We compare 3 strategies based on their P&L:

Strategy 1: split up 10 years of data into 100 day increments. Then find a hotspot using the first 100 days, invest l future days; recalibrate the hotspot after l days, and repeat on 10 years of data.
\
Strategy 2: Find a hotspot over 2 years of data, then use that hotspot for the next 6 months or something. Then recalibrate.
\
Strategy 3: Find a hotspot over 3 years, and use the same hotspot for the next 7 years.
Compare all these to the benchmark S&P 500.

In [48]:
def strategy_1(portfolio):
    '''
    Strategy 1: split up 10 years of data into 100 day increments.
    Then find a hotspot using the first 100 days, invest l future days; 
    recalibrate the hotspot after l days, and repeat on 10 years of data.
    '''
    hist_data_10_yrs = get_close_prices(portfolio)
    n = hist_data_10_yrs.shape[1]
    hist_data_10_yrs = hist_data_10_yrs[:, n//2:] # Use only the most recent 10 years of data

    delta = 0
    while delta < hist_data_10_yrs.shape[1]-100: #can adjust this 100 to change the number of days used to find hotspots
        data_arr = hist_data_10_yrs[:, delta:delta+100]
        accuracy_scores, potential_hotspots = find_hotspot(data_arr)
        if potential_hotspots:
            sorted_by_score = sorted(potential_hotspots, key=lambda tpl: tpl[2], reverse=True)
            #here we can build and call a function that checks if the average of its neighbors are also > 51% 
            #for now will just take the highest accuracy score and use the corresponding (m,l) as the hotspot
            m, l, accuracy = sorted_by_score[0]
            #build and call a function that invests and tracks P&L using (m,l) hotspot
            delta += l

In [None]:
ms = sorted({m for m, l, score in accuracy_scores})
ls = sorted({l for m, l, score in accuracy_scores})

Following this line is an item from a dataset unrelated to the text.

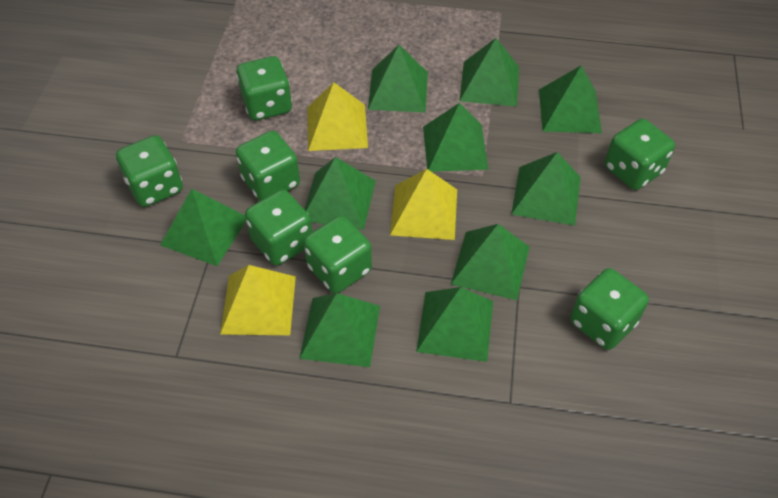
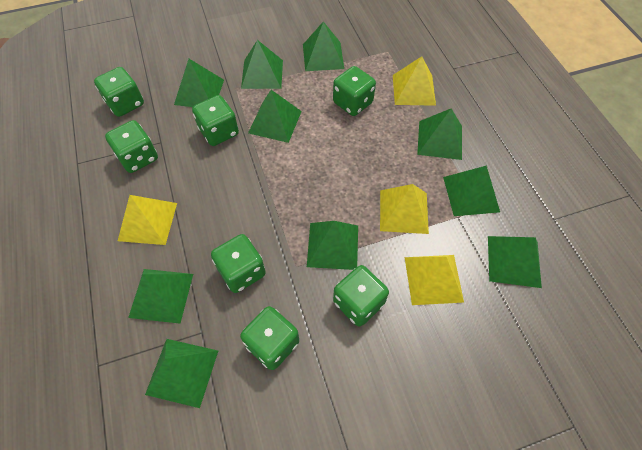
yellow pyramid: [220,265,296,335] [307,82,368,151] [390,169,457,240] = 3 -> [118,195,177,245] [380,184,429,234] [393,56,436,106] [405,255,464,305] = 4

heatmap = np.zeros((len(ls), len(ms)))

for (m_val, l_val, score) in accuracy_scores:
    i = ls.index(l_val)   
    j = ms.index(m_val) 
    heatmap[i, j] = score

fig, ax = plt.subplots(figsize=(8, 6))
im = ax.imshow(heatmap, origin='lower', aspect='auto')

ax.set_xticks(np.arange(len(ms)))
ax.set_xticklabels(ms)
ax.set_yticks(np.arange(len(ls)))
ax.set_yticklabels(ls)

ax.set_xticks(np.arange(len(ms) + 1) - 0.5, minor=True)
ax.set_yticks(np.arange(len(ls) + 1) - 0.5, minor=True)

ax.grid(which='minor', color='white', linestyle='-', linewidth=1)

ax.tick_params(which='minor', bottom=False, left=False)

ax.set_xlabel('m (look-back window)')
ax.set_ylabel('l (prediction horizon)')
ax.set_title('Accuracy Heatmap')

cbar = fig.colorbar(im, ax=ax)
cbar.set_label('Directional Accuracy')

plt.tight_layout()
plt.show()